EXTRAIT D'ARTICLE:
Clearstream : moins de pression sur Villepin

Le Conseil des ministres vient de donner son feu vert à l’audition de Dominique de Villepin par les juges d’Huy et Pons, en charge de l’instruction dans l’affaire Clearstream. Le Premier ministre sera entendu en tant que simple témoin, comme la ministre de la Défense, Michèle Alliot-Marie, l’avait été avant lui. Cela signifie que les magistrats n’ont pas d’éléments leur permettant de le mettre en cause. Soulagement à Matignon.

Le Premier ministre, Dominique de Villepin à la sortie du conseil des ministres. 

		(Photo : AFP)
Le Premier ministre, Dominique de Villepin, à la sortie du Conseil des ministres.
(Photo : AFP)

ENTRÉES DU CORPUS:
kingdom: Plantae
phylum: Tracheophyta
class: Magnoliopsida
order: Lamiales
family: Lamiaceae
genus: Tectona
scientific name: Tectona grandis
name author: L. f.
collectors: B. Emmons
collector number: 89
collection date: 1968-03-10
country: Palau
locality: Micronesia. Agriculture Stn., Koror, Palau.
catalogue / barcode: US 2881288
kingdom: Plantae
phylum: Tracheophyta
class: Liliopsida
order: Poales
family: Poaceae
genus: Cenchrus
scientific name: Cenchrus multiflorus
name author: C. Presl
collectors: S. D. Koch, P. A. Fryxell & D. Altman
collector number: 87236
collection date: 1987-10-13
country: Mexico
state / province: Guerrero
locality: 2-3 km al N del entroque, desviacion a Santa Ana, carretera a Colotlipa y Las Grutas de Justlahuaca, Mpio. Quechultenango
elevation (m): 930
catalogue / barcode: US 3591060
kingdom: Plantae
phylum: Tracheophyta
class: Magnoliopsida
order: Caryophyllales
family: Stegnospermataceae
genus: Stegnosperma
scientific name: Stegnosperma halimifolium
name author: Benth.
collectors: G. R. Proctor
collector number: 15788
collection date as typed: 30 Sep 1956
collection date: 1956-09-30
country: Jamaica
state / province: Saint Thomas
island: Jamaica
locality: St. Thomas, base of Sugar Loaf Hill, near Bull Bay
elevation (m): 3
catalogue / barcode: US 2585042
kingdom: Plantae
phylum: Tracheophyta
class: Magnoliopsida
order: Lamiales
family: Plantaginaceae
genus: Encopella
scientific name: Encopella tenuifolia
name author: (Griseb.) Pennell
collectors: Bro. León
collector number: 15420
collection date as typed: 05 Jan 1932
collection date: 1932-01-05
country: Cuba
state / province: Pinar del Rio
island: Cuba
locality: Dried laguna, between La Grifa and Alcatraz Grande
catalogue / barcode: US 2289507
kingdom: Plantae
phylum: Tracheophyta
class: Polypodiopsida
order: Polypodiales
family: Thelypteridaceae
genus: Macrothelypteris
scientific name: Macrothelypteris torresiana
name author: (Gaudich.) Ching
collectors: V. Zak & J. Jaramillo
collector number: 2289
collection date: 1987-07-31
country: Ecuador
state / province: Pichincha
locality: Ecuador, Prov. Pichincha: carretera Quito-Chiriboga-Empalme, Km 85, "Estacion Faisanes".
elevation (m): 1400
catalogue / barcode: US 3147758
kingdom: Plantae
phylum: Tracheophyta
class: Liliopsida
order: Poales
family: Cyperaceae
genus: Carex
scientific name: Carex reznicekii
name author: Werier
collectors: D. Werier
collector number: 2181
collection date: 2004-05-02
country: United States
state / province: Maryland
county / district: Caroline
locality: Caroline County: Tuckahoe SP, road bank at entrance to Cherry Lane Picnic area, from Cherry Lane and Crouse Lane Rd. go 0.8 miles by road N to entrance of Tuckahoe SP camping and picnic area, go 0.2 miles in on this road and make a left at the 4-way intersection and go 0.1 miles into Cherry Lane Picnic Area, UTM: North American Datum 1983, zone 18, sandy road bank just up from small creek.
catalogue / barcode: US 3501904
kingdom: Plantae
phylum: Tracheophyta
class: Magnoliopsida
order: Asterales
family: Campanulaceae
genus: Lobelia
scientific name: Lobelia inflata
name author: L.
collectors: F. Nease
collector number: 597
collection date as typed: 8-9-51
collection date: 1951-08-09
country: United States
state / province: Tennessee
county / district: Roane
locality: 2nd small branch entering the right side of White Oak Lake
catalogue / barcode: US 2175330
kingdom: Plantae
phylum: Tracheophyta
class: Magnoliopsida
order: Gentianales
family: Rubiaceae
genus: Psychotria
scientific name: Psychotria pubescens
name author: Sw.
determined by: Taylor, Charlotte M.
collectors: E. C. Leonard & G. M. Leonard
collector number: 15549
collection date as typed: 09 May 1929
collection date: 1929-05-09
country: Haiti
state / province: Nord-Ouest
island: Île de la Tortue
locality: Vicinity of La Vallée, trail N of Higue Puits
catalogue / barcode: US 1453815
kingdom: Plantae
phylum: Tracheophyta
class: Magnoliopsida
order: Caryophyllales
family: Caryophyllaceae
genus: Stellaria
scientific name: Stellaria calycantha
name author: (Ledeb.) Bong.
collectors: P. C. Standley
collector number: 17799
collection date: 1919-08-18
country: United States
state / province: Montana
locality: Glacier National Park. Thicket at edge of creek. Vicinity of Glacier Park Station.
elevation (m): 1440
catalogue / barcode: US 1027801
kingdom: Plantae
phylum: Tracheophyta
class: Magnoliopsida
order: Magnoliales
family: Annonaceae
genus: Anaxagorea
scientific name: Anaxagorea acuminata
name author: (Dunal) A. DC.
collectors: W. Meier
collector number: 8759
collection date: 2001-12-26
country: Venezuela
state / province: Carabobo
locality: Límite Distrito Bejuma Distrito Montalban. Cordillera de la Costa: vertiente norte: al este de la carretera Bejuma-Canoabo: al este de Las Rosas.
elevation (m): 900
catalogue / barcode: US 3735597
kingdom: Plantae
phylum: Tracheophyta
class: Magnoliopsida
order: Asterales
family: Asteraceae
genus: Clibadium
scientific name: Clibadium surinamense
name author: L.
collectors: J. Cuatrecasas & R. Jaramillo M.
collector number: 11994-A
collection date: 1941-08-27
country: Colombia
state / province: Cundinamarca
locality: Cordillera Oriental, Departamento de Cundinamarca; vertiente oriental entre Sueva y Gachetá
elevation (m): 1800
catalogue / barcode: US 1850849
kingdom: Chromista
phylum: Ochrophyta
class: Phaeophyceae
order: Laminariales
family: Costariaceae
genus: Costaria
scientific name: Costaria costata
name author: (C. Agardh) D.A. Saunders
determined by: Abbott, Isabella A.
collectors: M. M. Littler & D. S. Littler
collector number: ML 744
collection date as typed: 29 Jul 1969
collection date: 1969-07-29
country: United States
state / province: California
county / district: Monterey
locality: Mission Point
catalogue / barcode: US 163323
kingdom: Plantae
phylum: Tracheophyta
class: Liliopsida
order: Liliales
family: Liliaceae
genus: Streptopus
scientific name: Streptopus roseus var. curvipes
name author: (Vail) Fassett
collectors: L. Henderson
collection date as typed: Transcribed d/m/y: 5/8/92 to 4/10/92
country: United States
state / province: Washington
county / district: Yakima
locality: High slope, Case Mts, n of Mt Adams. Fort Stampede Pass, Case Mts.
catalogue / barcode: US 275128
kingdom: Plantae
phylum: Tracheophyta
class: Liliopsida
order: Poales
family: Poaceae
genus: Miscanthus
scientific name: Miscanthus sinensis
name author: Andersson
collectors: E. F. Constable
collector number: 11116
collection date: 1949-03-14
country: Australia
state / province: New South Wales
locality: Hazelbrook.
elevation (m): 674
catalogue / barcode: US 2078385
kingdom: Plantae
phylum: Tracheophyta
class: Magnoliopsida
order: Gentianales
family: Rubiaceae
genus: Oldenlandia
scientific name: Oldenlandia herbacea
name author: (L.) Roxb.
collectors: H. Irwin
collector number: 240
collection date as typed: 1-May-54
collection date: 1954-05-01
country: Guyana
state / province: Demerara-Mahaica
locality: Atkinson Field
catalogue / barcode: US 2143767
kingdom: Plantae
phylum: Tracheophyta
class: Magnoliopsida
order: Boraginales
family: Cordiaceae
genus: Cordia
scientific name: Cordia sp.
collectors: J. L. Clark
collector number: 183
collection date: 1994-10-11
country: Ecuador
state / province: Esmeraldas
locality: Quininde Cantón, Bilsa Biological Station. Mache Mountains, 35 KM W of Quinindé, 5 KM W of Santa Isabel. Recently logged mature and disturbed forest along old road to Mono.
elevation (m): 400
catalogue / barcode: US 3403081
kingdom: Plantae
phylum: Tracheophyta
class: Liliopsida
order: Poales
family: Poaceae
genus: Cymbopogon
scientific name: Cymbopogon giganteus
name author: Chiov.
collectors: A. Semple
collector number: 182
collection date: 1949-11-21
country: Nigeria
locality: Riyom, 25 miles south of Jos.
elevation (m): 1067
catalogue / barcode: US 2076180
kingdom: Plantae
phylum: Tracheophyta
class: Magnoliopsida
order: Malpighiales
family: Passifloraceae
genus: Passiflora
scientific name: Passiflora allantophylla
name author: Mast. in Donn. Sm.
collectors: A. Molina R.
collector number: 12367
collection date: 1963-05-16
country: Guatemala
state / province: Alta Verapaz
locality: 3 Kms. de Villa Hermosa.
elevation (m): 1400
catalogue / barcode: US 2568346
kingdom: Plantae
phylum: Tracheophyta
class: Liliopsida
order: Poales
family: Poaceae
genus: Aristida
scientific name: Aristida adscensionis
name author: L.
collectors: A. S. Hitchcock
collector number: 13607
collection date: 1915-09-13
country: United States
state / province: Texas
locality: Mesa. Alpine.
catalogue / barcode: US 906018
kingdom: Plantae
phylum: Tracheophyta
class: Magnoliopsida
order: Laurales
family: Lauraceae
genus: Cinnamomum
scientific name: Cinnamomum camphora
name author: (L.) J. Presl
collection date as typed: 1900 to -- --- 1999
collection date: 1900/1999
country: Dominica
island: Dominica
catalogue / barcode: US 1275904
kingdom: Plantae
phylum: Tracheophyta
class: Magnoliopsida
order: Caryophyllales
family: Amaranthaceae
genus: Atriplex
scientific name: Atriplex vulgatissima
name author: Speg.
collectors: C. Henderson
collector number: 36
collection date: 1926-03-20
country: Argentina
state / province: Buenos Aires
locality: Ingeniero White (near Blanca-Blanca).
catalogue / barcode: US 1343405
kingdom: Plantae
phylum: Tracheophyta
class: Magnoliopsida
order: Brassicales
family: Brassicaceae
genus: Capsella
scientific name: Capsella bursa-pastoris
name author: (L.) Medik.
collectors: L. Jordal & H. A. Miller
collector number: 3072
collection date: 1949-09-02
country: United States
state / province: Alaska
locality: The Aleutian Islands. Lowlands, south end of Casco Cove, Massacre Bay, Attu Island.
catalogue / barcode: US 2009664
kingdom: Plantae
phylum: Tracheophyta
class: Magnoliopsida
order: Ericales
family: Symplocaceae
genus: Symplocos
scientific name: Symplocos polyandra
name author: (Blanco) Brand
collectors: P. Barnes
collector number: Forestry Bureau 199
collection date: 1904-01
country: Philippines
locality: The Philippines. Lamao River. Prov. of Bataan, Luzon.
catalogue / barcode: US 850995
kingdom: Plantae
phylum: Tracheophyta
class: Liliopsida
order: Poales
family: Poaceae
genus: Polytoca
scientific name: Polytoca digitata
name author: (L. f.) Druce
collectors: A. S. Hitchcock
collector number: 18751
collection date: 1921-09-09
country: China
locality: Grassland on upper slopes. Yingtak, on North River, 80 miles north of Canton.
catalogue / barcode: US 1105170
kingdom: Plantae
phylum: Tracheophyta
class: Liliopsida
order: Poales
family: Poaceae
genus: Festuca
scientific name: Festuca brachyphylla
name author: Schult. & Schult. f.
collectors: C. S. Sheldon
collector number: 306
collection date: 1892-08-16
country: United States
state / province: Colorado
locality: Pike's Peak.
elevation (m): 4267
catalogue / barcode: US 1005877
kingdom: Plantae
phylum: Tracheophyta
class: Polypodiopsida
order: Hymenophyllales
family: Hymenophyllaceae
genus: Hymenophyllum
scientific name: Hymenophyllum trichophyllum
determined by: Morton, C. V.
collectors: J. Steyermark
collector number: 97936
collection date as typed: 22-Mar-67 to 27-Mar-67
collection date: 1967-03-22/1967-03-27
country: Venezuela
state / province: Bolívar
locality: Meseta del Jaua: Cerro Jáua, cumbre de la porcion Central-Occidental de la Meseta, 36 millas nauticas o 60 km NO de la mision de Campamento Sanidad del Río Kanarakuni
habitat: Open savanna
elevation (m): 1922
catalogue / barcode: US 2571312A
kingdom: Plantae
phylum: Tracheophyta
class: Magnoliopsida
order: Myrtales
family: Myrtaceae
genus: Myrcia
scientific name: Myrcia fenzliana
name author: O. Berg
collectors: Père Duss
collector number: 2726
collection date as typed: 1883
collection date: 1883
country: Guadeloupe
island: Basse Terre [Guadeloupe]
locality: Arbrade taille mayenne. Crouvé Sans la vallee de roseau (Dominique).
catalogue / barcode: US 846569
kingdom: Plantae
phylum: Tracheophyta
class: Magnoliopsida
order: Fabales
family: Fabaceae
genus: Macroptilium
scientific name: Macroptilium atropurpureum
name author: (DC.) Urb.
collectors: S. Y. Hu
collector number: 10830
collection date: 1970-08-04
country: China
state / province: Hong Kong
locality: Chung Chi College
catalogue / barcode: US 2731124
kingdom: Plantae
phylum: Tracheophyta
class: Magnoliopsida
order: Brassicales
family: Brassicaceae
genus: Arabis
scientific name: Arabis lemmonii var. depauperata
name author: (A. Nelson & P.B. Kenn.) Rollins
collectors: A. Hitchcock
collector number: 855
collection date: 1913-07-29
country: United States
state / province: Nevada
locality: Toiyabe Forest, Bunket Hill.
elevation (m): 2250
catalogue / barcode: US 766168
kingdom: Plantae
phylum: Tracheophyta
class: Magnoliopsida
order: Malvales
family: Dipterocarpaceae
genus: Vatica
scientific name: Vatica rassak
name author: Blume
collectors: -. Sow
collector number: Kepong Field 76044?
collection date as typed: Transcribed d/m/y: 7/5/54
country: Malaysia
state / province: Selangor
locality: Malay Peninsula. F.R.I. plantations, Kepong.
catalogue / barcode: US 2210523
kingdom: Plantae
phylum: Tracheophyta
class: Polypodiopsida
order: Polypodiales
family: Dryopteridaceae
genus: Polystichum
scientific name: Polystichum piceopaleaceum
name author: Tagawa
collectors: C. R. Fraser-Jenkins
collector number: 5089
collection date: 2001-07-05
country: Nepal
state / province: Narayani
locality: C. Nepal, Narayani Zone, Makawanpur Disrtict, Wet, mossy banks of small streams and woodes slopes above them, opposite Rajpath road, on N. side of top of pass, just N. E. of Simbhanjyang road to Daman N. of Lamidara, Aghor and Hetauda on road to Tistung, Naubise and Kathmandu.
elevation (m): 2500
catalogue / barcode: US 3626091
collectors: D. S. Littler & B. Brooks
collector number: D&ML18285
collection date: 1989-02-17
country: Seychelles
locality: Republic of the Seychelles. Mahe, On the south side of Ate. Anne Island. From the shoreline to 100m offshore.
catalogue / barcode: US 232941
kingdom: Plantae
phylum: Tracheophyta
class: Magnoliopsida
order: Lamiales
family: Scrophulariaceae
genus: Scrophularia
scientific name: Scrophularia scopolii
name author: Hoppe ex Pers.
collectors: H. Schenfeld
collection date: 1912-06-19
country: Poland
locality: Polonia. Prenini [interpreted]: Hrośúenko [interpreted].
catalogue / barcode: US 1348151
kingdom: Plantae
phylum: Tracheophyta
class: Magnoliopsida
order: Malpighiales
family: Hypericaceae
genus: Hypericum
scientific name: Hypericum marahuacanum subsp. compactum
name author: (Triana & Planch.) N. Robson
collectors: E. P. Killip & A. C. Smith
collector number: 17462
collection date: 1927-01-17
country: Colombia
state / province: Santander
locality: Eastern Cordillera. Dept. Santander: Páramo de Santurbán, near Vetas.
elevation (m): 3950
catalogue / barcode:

LA CONSIGNE: Dans l'article sur l'affaire Clearstream, reprenez tout ce qui va de « Clearstream : moins » jusqu'à « Villepin, à la sortie du Conseil des ministres. » en changeant « feu vert » en « accord ». Ce matériel provient d'une autre source que l'article.

CORRIGÉ:
Clearstream : moins de pression sur Villepin

Le Conseil des ministres vient de donner son accord à l’audition de Dominique de Villepin par les juges d’Huy et Pons, en charge de l’instruction dans l’affaire Clearstream. Le Premier ministre sera entendu en tant que simple témoin, comme la ministre de la Défense, Michèle Alliot-Marie, l’avait été avant lui. Cela signifie que les magistrats n’ont pas d’éléments leur permettant de le mettre en cause. Soulagement à Matignon.

Le Premier ministre, Dominique de Villepin à la sortie du conseil des ministres. 

		(Photo : AFP)
Le Premier ministre, Dominique de Villepin, à la sortie du Conseil des ministres.